**What you need to do**
a) Answer these questions about the Green Taxi meeting passage, marking your answers (i), (ii) and (iii):
(i) What two smaller co-ops have some of the drivers driven for?
(ii) What did the board treasurer offer to show anyone who wanted to see them?
(iii) What position on the board does Abdullah Chajari hold?
b) Output everything in the Green Taxi meeting passage from "The first shouting" down to "on his phone.", word for word.
c) Name every taxi cooperative mentioned in the Green Taxi meeting passage.

**Given passage**
+ + +

The main business of Sunday’s meeting was to vote on a legally inert but rhetorically meaningful amendment to Green Taxi’s bylaws, which would emphasize that “members” are indeed “owners.” These drivers are sticklers for detail. Some have driven for two other smaller co-ops formed in recent years, Union Taxi and Mile High Cab, which allow members to lease cars to non-members. Green Taxi has set out to be different; all the drivers will be member-owners. One of them complains, “We need documentation of legal ownership. That’s why I came from my other company.” Another allows me a glimpse at his stock certificate.

The first shouting match breaks out over the books. Green Taxi lost its bookkeeper, and the board has been slower than it had promised in delivering the financials to members. The hired accountant makes excuses, insisting that any excess will go back to the members and that they should be patient, but a few loud voices press on. “This is our money and our company,” one interjects. “This is not just some job.” Finally, the board treasurer offers to show anyone who wants to see them the bank accounts on his phone.

Abdullah Chajari, the board vice president, adds his firm baritone to Buni’s gentler chairmanship. “If we want to win at the airport¸ we’ve got to organize ourselves here,” he says. Applause. “They want you to split. You split, they beat you.” Members get up to speak, alternating between declarations of loyalty to the board and surges of defiance, then counter-accusations against the malcontents still driving for Uber.

“This is democracy,” Buni repeats as he attempts to moderate, as if consoling himself, telling himself that the voice of the people will somehow lead to the good.

+ + +

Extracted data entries

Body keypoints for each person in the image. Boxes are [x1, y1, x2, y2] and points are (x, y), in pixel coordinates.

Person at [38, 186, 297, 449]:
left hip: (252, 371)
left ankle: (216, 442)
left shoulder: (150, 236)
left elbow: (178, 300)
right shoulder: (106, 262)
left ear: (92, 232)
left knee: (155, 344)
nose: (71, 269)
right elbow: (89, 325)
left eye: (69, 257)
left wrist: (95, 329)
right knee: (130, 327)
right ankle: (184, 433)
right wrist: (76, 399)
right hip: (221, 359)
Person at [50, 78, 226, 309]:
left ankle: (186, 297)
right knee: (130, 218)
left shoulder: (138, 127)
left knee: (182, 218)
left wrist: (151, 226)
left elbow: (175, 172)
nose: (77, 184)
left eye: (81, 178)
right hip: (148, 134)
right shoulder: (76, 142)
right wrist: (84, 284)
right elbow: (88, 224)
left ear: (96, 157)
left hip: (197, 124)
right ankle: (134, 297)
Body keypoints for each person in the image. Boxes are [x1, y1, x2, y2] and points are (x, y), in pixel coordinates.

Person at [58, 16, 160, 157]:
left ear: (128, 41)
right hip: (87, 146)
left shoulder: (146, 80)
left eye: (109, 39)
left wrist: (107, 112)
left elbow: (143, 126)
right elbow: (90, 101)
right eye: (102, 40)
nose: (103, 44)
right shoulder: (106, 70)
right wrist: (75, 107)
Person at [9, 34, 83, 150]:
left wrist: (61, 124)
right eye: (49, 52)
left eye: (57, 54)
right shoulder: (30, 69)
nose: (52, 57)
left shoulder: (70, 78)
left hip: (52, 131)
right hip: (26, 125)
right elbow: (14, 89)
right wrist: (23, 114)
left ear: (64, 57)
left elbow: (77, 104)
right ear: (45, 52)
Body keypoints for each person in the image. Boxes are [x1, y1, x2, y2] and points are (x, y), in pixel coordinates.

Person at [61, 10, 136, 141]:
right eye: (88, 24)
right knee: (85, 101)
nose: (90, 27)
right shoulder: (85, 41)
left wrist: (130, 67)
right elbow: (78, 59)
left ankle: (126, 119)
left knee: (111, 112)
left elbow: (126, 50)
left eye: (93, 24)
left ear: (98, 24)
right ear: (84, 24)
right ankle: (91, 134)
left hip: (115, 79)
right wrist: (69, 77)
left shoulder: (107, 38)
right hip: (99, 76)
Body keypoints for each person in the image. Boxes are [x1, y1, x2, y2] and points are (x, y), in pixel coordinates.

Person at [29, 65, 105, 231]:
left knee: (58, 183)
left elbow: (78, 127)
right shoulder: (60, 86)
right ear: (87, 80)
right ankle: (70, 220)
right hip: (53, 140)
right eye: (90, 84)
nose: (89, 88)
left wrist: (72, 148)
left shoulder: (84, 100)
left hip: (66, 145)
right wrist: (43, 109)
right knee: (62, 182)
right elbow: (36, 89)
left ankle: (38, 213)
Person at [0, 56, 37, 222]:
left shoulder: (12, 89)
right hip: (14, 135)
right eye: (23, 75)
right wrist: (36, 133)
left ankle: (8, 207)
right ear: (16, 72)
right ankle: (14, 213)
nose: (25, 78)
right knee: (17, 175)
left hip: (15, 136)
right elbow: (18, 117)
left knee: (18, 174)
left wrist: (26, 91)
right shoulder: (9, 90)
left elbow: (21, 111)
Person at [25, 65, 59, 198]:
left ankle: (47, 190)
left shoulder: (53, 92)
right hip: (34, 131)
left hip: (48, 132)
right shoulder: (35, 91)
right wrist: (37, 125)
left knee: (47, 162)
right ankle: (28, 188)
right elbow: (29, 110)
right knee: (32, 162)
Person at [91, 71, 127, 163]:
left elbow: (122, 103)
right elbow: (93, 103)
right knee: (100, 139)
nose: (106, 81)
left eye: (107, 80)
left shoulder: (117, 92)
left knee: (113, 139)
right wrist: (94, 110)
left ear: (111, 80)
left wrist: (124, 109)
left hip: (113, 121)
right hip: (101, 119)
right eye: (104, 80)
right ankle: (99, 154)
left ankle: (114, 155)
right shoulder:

+ + +

**Solutions for each task**
a)
(i) Union Taxi and Mile High Cab
(ii) The bank accounts on his phone
(iii) Board vice president

b)
The first shouting match breaks out over the books. Green Taxi lost its bookkeeper, and the board has been slower than it had promised in delivering the financials to members. The hired accountant makes excuses, insisting that any excess will go back to the members and that they should be patient, but a few loud voices press on. “This is our money and our company,” one interjects. “This is not just some job.” Finally, the board treasurer offers to show anyone who wants to see them the bank accounts on his phone.

c) Green Taxi, Union Taxi, Mile High Cab